Théo Le Du Fuentes aka Cosmografik is a Paris-based interactive designer, whose work covers video games as well as animation and interactive art. He is a member of the History From Below network and RaspouTeam collective in Paris, who in 2011 celebrated the 140th anniversary of the Paris Commune by transmitting the memory of the revolution – a hidden episode in the history of the city – in the public space where freedoms are becoming significantly reduced.
Jacob Kimvall is an art critic, art historian, and amateur graffiti writer, based in Stockholm. He received his PhD in art history with the dissertation The G-Word: Virtuosity and Violation, Negotiating and Transforming Graffiti (2014), which examined the historiography of graffiti and suggests that this subcultural phenomenon should be understood as jointly produced by subcultural and institutional agents.
Carnival Union (NO) is an artistic collaborative project based on an understanding of creativity, play and artistic practice as revolutionary tools for creating new fellowships, new language and new ideas about a possible future. Its members are Hanan Benammar, Gidsken Braadlie, Camilla Dahl, Marius von der Fehr, Lisa Pacini, Pia Maria Roll and Venke Aure.

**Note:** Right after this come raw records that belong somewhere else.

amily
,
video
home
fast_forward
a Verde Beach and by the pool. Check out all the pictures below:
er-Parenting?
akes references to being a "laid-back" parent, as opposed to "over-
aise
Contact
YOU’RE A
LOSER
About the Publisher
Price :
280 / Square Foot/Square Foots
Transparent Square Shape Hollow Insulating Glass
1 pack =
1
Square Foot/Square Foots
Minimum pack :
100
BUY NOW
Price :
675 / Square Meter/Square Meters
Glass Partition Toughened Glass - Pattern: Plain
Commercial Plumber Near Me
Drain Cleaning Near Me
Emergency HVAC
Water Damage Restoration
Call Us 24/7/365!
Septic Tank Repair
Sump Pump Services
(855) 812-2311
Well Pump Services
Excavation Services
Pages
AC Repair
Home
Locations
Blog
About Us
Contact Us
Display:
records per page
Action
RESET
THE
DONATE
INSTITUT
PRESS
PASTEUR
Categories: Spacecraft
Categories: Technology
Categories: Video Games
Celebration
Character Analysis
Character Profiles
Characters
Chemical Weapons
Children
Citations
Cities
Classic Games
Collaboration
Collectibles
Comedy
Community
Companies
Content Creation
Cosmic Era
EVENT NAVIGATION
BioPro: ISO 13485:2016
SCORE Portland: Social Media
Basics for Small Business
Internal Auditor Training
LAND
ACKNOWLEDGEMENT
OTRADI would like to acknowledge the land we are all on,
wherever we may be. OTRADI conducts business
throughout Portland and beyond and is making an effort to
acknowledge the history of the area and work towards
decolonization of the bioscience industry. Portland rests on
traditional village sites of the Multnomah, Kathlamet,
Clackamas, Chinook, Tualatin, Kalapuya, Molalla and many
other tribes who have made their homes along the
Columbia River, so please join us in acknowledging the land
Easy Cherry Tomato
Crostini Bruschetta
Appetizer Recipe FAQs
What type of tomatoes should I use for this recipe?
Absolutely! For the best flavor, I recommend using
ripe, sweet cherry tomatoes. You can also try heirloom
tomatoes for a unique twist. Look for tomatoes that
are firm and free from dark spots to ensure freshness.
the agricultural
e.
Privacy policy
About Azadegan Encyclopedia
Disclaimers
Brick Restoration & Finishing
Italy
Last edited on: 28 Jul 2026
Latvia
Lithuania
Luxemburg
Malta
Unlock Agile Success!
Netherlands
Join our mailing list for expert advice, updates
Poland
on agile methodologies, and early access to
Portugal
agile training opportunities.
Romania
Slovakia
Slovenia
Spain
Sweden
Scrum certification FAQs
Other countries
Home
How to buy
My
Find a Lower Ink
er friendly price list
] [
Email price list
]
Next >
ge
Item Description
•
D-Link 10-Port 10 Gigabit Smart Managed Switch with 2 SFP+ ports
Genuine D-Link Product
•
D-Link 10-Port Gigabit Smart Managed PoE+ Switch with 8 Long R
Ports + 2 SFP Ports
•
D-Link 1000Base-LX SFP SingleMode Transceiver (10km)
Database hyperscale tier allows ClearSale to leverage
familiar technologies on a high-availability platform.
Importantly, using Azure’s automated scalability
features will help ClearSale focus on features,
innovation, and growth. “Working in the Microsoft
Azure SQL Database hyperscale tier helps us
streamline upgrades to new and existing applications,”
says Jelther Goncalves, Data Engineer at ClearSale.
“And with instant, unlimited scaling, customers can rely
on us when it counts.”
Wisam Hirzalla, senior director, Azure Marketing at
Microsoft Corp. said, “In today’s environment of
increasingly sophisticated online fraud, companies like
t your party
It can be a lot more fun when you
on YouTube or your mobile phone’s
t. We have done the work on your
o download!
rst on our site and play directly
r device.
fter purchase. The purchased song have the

Ståle Stenslie works as an artist, curator and researcher specializing in experimental media art and interaction experiences. His aesthetic focus is on art and artistic expressions that challenge ordinary ways of perceiving the world. Through his practice he asks the questions we tend to avoid – or where the answers lie in the shadows of existence. Keywords of his practice are somaesthetics, unstable media, transgression and numinousness.